**PROBLEM REQUIREMENTS**
Every entry below should be reproduced exactly; no picture is to be included.

[DATA EXCERPTS Boundary: Start]

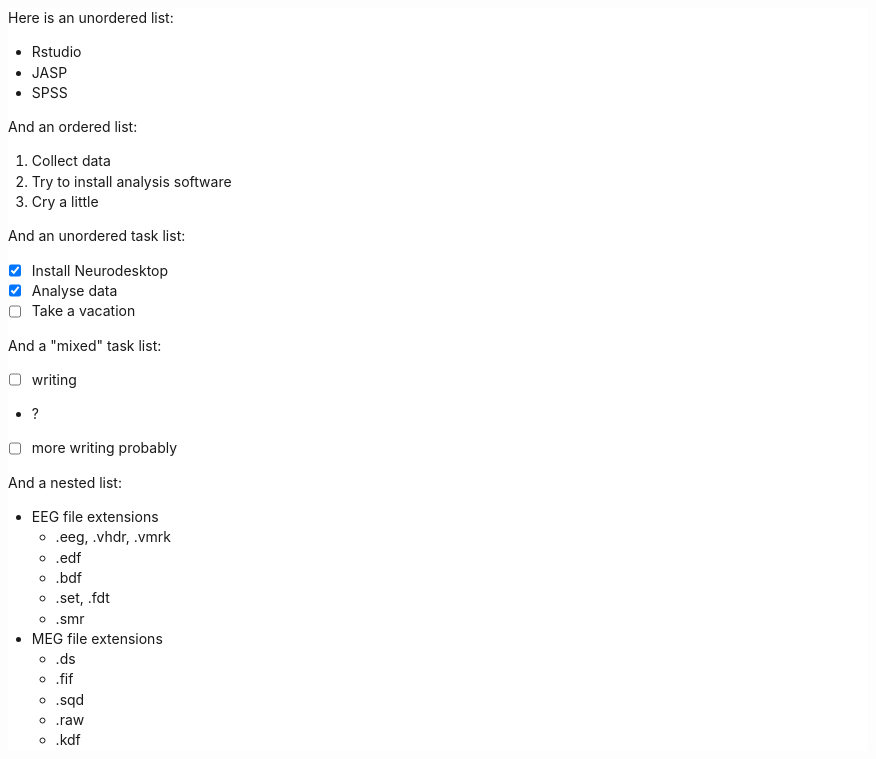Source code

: Here is an unordered list:

* Rstudio
* JASP
* SPSS

And an ordered list:

1. Collect data
2. Try to install analysis software
3. Cry a little

And an unordered task list:

- [x] Install Neurodesktop
- [x] Analyse data
- [ ] Take a vacation

And a "mixed" task list:

- [ ] writing
- ?
- [ ] more writing probably

And a nested list:

* EEG file extensions
  * .eeg, .vhdr, .vmrk
  * .edf
  * .bdf
  * .set, .fdt
  * .smr
* MEG file extensions
  * .ds
  * .fif
  * .sqd
  * .raw
  * .kdf

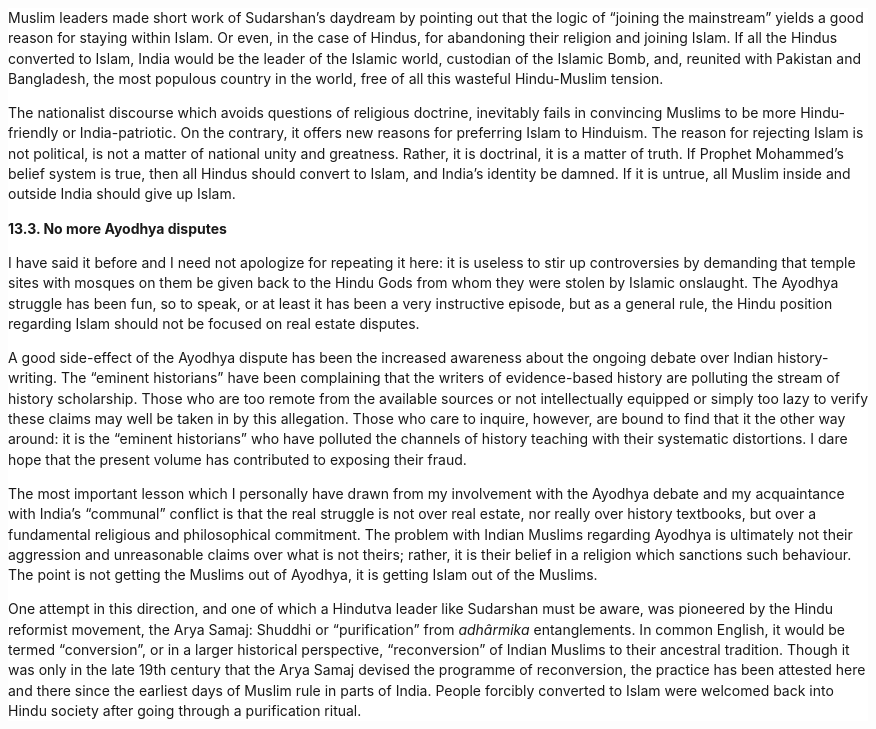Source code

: Muslim leaders made short work of Sudarshan’s daydream by pointing out
that the logic of “joining the mainstream” yields a good reason for
staying within Islam.  Or even, in the case of Hindus, for abandoning
their religion and joining Islam.  If all the Hindus converted to Islam,
India would be the leader of the Islamic world, custodian of the Islamic
Bomb, and, reunited with Pakistan and Bangladesh, the most populous
country in the world, free of all this wasteful Hindu-Muslim tension.

The nationalist discourse which avoids questions of religious doctrine,
inevitably fails in convincing Muslims to be more Hindu-friendly or
India-patriotic.  On the contrary, it offers new reasons for preferring
Islam to Hinduism.  The reason for rejecting Islam is not political, is
not a matter of national unity and greatness.  Rather, it is doctrinal,
it is a matter of truth.  If Prophet Mohammed’s belief system is true,
then all Hindus should convert to Islam, and India’s identity be
damned.  If it is untrue, all Muslim inside and outside India should
give up Islam.

**13.3. No more Ayodhya disputes**

I have said it before and I need not apologize for repeating it here: it
is useless to stir up controversies by demanding that temple sites with
mosques on them be given back to the Hindu Gods from whom they were
stolen by Islamic onslaught.  The Ayodhya struggle has been fun, so to
speak, or at least it has been a very instructive episode, but as a
general rule, the Hindu position regarding Islam should not be focused
on real estate disputes.

A good side-effect of the Ayodhya dispute has been the increased
awareness about the ongoing debate over Indian history-writing.  The
“eminent historians” have been complaining that the writers of
evidence-based history are polluting the stream of history scholarship. 
Those who are too remote from the available sources or not
intellectually equipped or simply too lazy to verify these claims may
well be taken in by this allegation.  Those who care to inquire,
however, are bound to find that it the other way around: it is the
“eminent historians” who have polluted the channels of history teaching
with their systematic distortions. I dare hope that the present volume
has contributed to exposing their fraud.

The most important lesson which I personally have drawn from my
involvement with the Ayodhya debate and my acquaintance with India’s
“communal” conflict is that the real struggle is not over real estate,
nor really over history textbooks, but over a fundamental religious and
philosophical commitment.  The problem with Indian Muslims regarding
Ayodhya is ultimately not their aggression and unreasonable claims over
what is not theirs; rather, it is their belief in a religion which
sanctions such behaviour.  The point is not getting the Muslims out of
Ayodhya, it is getting Islam out of the Muslims.

One attempt in this direction, and one of which a Hindutva leader like
Sudarshan must be aware, was pioneered by the Hindu reformist movement,
the Arya Samaj: Shuddhi or “purification” from *adhârmika*
entanglements.  In common English, it would be termed “conversion”, or
in a larger historical perspective, “reconversion” of Indian Muslims to
their ancestral tradition.  Though it was only in the late 19th century
that the Arya Samaj devised the programme of reconversion, the practice
has been attested here and there since the earliest days of Muslim rule
in parts of India.  People forcibly converted to Islam were welcomed
back into Hindu society after going through a purification ritual.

[DATA EXCERPTS Boundary: End]

**ANSWER FOR THIS EXERCISE**
Source code

: Here is an unordered list:

* Rstudio
* JASP
* SPSS

And an ordered list:

1. Collect data
2. Try to install analysis software
3. Cry a little

And an unordered task list:

- [x] Install Neurodesktop
- [x] Analyse data
- [ ] Take a vacation

And a "mixed" task list:

- [ ] writing
- ?
- [ ] more writing probably

And a nested list:

* EEG file extensions
  * .eeg, .vhdr, .vmrk
  * .edf
  * .bdf
  * .set, .fdt
  * .smr
* MEG file extensions
  * .ds
  * .fif
  * .sqd
  * .raw
  * .kdf

Source code

: Muslim leaders made short work of Sudarshan’s daydream by pointing out
that the logic of “joining the mainstream” yields a good reason for
staying within Islam.  Or even, in the case of Hindus, for abandoning
their religion and joining Islam.  If all the Hindus converted to Islam,
India would be the leader of the Islamic world, custodian of the Islamic
Bomb, and, reunited with Pakistan and Bangladesh, the most populous
country in the world, free of all this wasteful Hindu-Muslim tension.

The nationalist discourse which avoids questions of religious doctrine,
inevitably fails in convincing Muslims to be more Hindu-friendly or
India-patriotic.  On the contrary, it offers new reasons for preferring
Islam to Hinduism.  The reason for rejecting Islam is not political, is
not a matter of national unity and greatness.  Rather, it is doctrinal,
it is a matter of truth.  If Prophet Mohammed’s belief system is true,
then all Hindus should convert to Islam, and India’s identity be
damned.  If it is untrue, all Muslim inside and outside India should
give up Islam.

**13.3. No more Ayodhya disputes**

I have said it before and I need not apologize for repeating it here: it
is useless to stir up controversies by demanding that temple sites with
mosques on them be given back to the Hindu Gods from whom they were
stolen by Islamic onslaught.  The Ayodhya struggle has been fun, so to
speak, or at least it has been a very instructive episode, but as a
general rule, the Hindu position regarding Islam should not be focused
on real estate disputes.

A good side-effect of the Ayodhya dispute has been the increased
awareness about the ongoing debate over Indian history-writing.  The
“eminent historians” have been complaining that the writers of
evidence-based history are polluting the stream of history scholarship. 
Those who are too remote from the available sources or not
intellectually equipped or simply too lazy to verify these claims may
well be taken in by this allegation.  Those who care to inquire,
however, are bound to find that it the other way around: it is the
“eminent historians” who have polluted the channels of history teaching
with their systematic distortions. I dare hope that the present volume
has contributed to exposing their fraud.

The most important lesson which I personally have drawn from my
involvement with the Ayodhya debate and my acquaintance with India’s
“communal” conflict is that the real struggle is not over real estate,
nor really over history textbooks, but over a fundamental religious and
philosophical commitment.  The problem with Indian Muslims regarding
Ayodhya is ultimately not their aggression and unreasonable claims over
what is not theirs; rather, it is their belief in a religion which
sanctions such behaviour.  The point is not getting the Muslims out of
Ayodhya, it is getting Islam out of the Muslims.

One attempt in this direction, and one of which a Hindutva leader like
Sudarshan must be aware, was pioneered by the Hindu reformist movement,
the Arya Samaj: Shuddhi or “purification” from *adhârmika*
entanglements.  In common English, it would be termed “conversion”, or
in a larger historical perspective, “reconversion” of Indian Muslims to
their ancestral tradition.  Though it was only in the late 19th century
that the Arya Samaj devised the programme of reconversion, the practice
has been attested here and there since the earliest days of Muslim rule
in parts of India.  People forcibly converted to Islam were welcomed
back into Hindu society after going through a purification ritual.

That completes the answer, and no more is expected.